### [Records from a data collection]
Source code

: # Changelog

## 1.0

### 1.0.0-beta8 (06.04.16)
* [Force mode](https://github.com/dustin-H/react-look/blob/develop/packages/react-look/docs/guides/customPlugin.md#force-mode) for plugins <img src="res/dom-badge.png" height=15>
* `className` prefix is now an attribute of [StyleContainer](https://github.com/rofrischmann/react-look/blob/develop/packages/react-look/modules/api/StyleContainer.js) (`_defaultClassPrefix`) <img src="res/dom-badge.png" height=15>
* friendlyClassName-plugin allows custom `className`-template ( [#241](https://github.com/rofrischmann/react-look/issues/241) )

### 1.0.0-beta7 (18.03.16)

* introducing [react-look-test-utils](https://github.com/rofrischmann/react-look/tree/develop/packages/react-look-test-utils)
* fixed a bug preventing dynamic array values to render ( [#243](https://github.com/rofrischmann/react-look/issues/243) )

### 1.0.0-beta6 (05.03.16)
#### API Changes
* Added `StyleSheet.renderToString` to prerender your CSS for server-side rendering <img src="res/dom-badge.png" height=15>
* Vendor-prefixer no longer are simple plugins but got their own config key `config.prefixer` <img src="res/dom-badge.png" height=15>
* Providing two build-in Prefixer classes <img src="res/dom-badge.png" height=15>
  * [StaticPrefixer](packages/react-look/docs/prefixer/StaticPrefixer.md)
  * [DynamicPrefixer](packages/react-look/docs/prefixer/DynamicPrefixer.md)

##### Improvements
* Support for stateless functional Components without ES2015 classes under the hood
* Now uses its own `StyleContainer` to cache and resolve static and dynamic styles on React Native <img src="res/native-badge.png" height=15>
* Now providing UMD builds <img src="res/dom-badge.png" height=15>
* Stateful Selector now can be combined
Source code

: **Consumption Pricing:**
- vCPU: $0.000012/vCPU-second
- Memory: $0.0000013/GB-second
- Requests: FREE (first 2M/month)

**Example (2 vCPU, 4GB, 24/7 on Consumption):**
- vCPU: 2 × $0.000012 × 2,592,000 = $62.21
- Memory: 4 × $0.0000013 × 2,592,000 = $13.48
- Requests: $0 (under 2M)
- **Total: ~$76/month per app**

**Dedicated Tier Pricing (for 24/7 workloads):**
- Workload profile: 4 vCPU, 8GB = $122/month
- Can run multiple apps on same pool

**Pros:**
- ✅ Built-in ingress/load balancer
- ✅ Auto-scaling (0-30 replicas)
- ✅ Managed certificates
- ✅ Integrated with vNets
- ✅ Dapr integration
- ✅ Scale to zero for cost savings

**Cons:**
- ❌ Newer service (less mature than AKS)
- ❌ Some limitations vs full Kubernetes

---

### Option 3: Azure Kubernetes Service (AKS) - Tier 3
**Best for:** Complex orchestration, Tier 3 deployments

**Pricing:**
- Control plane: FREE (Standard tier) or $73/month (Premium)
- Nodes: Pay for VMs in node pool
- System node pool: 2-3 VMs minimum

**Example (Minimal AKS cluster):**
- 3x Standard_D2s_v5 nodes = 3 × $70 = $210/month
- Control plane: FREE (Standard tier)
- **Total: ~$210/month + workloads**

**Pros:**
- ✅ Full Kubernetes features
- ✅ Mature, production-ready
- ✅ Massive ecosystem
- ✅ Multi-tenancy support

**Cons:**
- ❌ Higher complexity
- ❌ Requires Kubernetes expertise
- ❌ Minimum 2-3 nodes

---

### [Task requirements]
Reproduce the lines of the source text in each record above, character for character.

### [Problem solution]
Source code

: # Changelog

## 1.0

### 1.0.0-beta8 (06.04.16)
* [Force mode](https://github.com/dustin-H/react-look/blob/develop/packages/react-look/docs/guides/customPlugin.md#force-mode) for plugins <img src="res/dom-badge.png" height=15>
* `className` prefix is now an attribute of [StyleContainer](https://github.com/rofrischmann/react-look/blob/develop/packages/react-look/modules/api/StyleContainer.js) (`_defaultClassPrefix`) <img src="res/dom-badge.png" height=15>
* friendlyClassName-plugin allows custom `className`-template ( [#241](https://github.com/rofrischmann/react-look/issues/241) )

### 1.0.0-beta7 (18.03.16)

* introducing [react-look-test-utils](https://github.com/rofrischmann/react-look/tree/develop/packages/react-look-test-utils)
* fixed a bug preventing dynamic array values to render ( [#243](https://github.com/rofrischmann/react-look/issues/243) )

### 1.0.0-beta6 (05.03.16)
#### API Changes
* Added `StyleSheet.renderToString` to prerender your CSS for server-side rendering <img src="res/dom-badge.png" height=15>
* Vendor-prefixer no longer are simple plugins but got their own config key `config.prefixer` <img src="res/dom-badge.png" height=15>
* Providing two build-in Prefixer classes <img src="res/dom-badge.png" height=15>
  * [StaticPrefixer](packages/react-look/docs/prefixer/StaticPrefixer.md)
  * [DynamicPrefixer](packages/react-look/docs/prefixer/DynamicPrefixer.md)

##### Improvements
* Support for stateless functional Components without ES2015 classes under the hood
* Now uses its own `StyleContainer` to cache and resolve static and dynamic styles on React Native <img src="res/native-badge.png" height=15>
* Now providing UMD builds <img src="res/dom-badge.png" height=15>
* Stateful Selector now can be combined
Source code

: **Consumption Pricing:**
- vCPU: $0.000012/vCPU-second
- Memory: $0.0000013/GB-second
- Requests: FREE (first 2M/month)

**Example (2 vCPU, 4GB, 24/7 on Consumption):**
- vCPU: 2 × $0.000012 × 2,592,000 = $62.21
- Memory: 4 × $0.0000013 × 2,592,000 = $13.48
- Requests: $0 (under 2M)
- **Total: ~$76/month per app**

**Dedicated Tier Pricing (for 24/7 workloads):**
- Workload profile: 4 vCPU, 8GB = $122/month
- Can run multiple apps on same pool

**Pros:**
- ✅ Built-in ingress/load balancer
- ✅ Auto-scaling (0-30 replicas)
- ✅ Managed certificates
- ✅ Integrated with vNets
- ✅ Dapr integration
- ✅ Scale to zero for cost savings

**Cons:**
- ❌ Newer service (less mature than AKS)
- ❌ Some limitations vs full Kubernetes

---

### Option 3: Azure Kubernetes Service (AKS) - Tier 3
**Best for:** Complex orchestration, Tier 3 deployments

**Pricing:**
- Control plane: FREE (Standard tier) or $73/month (Premium)
- Nodes: Pay for VMs in node pool
- System node pool: 2-3 VMs minimum

**Example (Minimal AKS cluster):**
- 3x Standard_D2s_v5 nodes = 3 × $70 = $210/month
- Control plane: FREE (Standard tier)
- **Total: ~$210/month + workloads**

**Pros:**
- ✅ Full Kubernetes features
- ✅ Mature, production-ready
- ✅ Massive ecosystem
- ✅ Multi-tenancy support

**Cons:**
- ❌ Higher complexity
- ❌ Requires Kubernetes expertise
- ❌ Minimum 2-3 nodes

---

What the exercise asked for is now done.